I don't understand why you need this (even if you end up lowing the individual stores using a RMW sequence). Can you please explain?

the problem is if we use RMW sequence for two different elements of the same word. for example storing bytes at address A and A +1. let's assume that A is 4byte aligned. the generated code will look like this
1: r1 = LOAD A
2: r2 = {r1[8:31], x} This is a sequence of AND/OR instructions that masks of the old bits and ORs the new ones
3: STORE A, r2
4: r3 = LOAD A
5: r4 ={r3[0:8],y,r3[15:31]}
This is a sequence of AND/OR instructions that masks of the old bits and ORs the new ones
6: STORE A, r4

The original code does not have dependency between 3 and 4. so 1 and 4 are loads from the same location and get merged into single load:
1: r1 = LOAD A
2: r2 = {r1[8:31], x} This is a sequence of AND/OR instructions that masks of the old bits and ORs the new ones
3: STORE A, r2
5: r4 ={r1[0:8],y,r1[15:31]}
This is a sequence of AND/OR instructions that masks of the old bits and ORs the new ones
6: STORE A, r4
(note that sequences 2,3 and 5,6 are independent so the writes can occur in any order).
which results in data corruption at A.

This patch adds chain dependency between 3 and 4 preventing the load elimination. It should still be possible to eliminate both 3 and 4 (which in turn should enable combining of the bit ops in 2 and 5).

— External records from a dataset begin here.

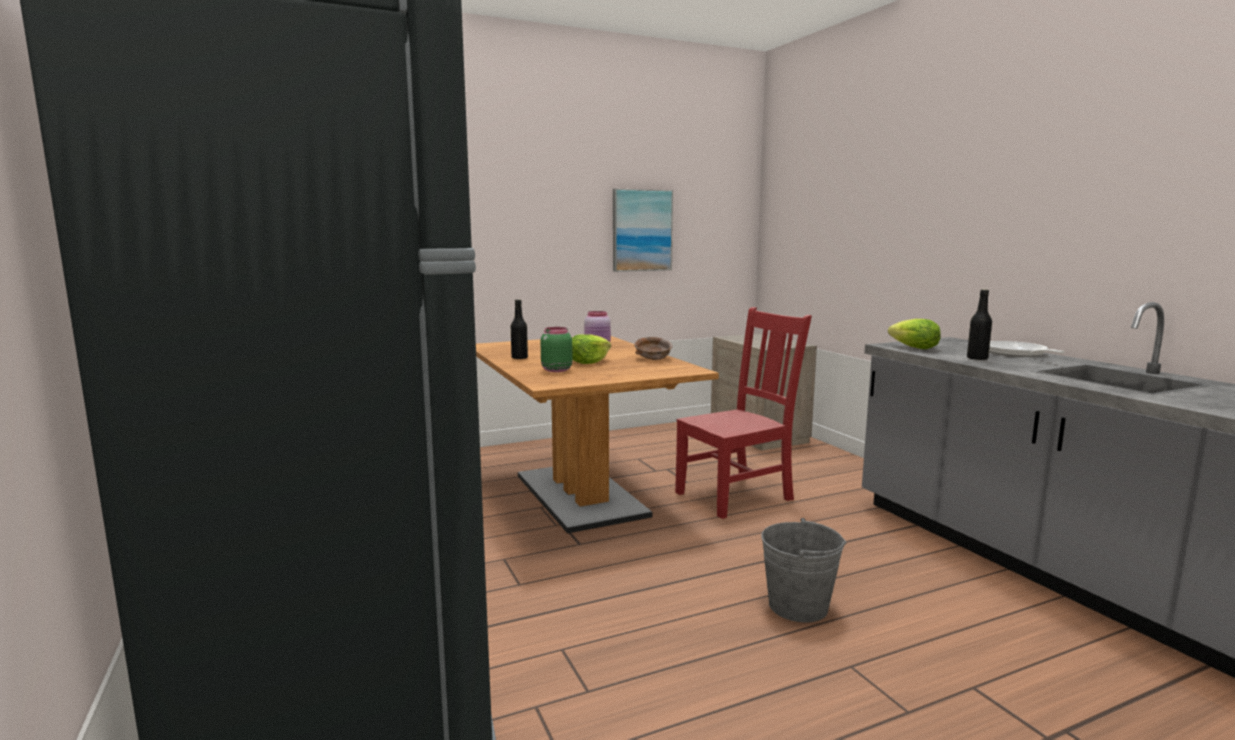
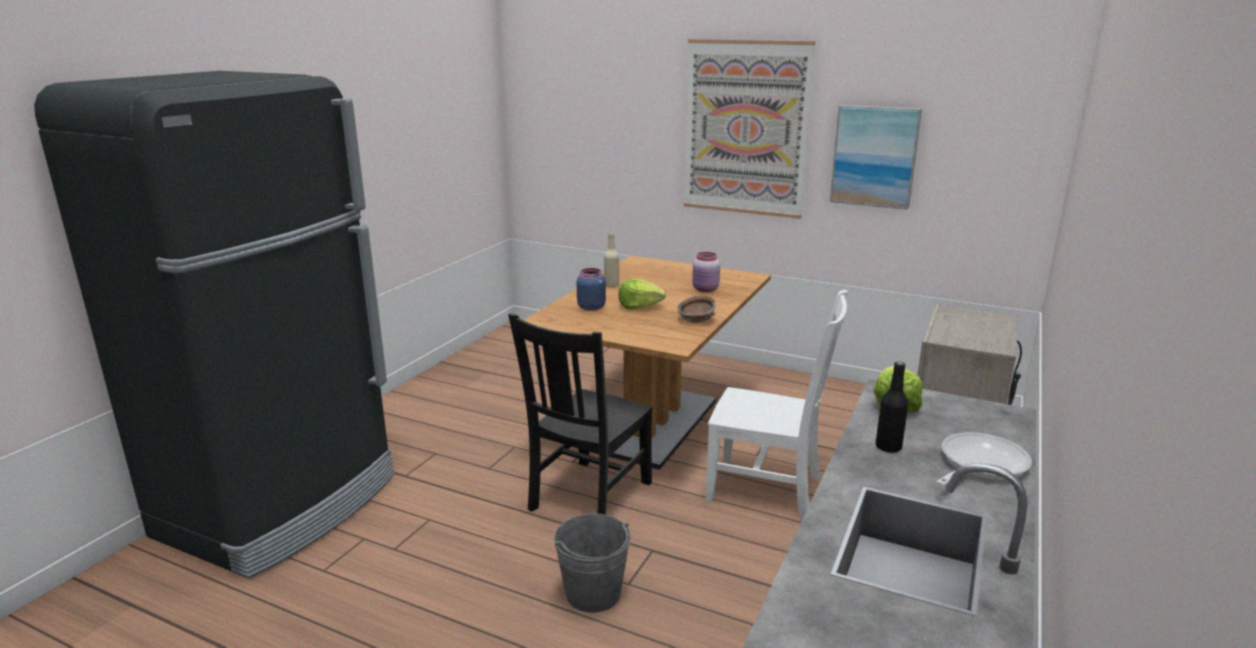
camera: 50 degrees right, 10 degrees up
black bottle [511,299,528,359] -> beige bottle [604,232,619,287]
green jar [540,327,573,372] -> blue jar [577,268,606,311]
red chair [675,307,812,519] -> white chair [705,290,848,519]
none -> black chair [508,314,653,515]
none -> picture [684,39,816,219]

I don't understand why you need this (even if you end up lowing the individual stores using a RMW sequence). Can you please explain?

the problem is if we use RMW sequence for two different elements of the same word. for example storing bytes at address A and A +1. let's assume that A is 4byte aligned. the generated code will look like this
1: r1 = LOAD A
2: r2 = {r1[8:31], x} This is a sequence of AND/OR instructions that masks of the old bits and ORs the new ones
3: STORE A, r2
4: r3 = LOAD A
5: r4 ={r3[0:8],y,r3[15:31]}
This is a sequence of AND/OR instructions that masks of the old bits and ORs the new ones
6: STORE A, r4

The original code does not have dependency between 3 and 4.

Why not? I understand why the truncated stores and extending loads might be independent, but if you have code that widens those without looking at potential aliased peers and adjusting the chain, I think the problem lies there.

jvesely abandoned this revision.Sep 26 2016, 4:52 PM

I don't understand why you need this (even if you end up lowing the individual stores using a RMW sequence). Can you please explain?

the problem is if we use RMW sequence for two different elements of the same word. for example storing bytes at address A and A +1. let's assume that A is 4byte aligned. the generated code will look like this
1: r1 = LOAD A
2: r2 = {r1[8:31], x} This is a sequence of AND/OR instructions that masks of the old bits and ORs the new ones
3: STORE A, r2
4: r3 = LOAD A
5: r4 ={r3[0:8],y,r3[15:31]}
This is a sequence of AND/OR instructions that masks of the old bits and ORs the new ones
6: STORE A, r4

The original code does not have dependency between 3 and 4.

Why not? I understand why the truncated stores and extending loads might be independent, but if you have code that widens those without looking at potential aliased peers and adjusting the chain, I think the problem lies there.

OK. I guess I'll need to look into how to do that then.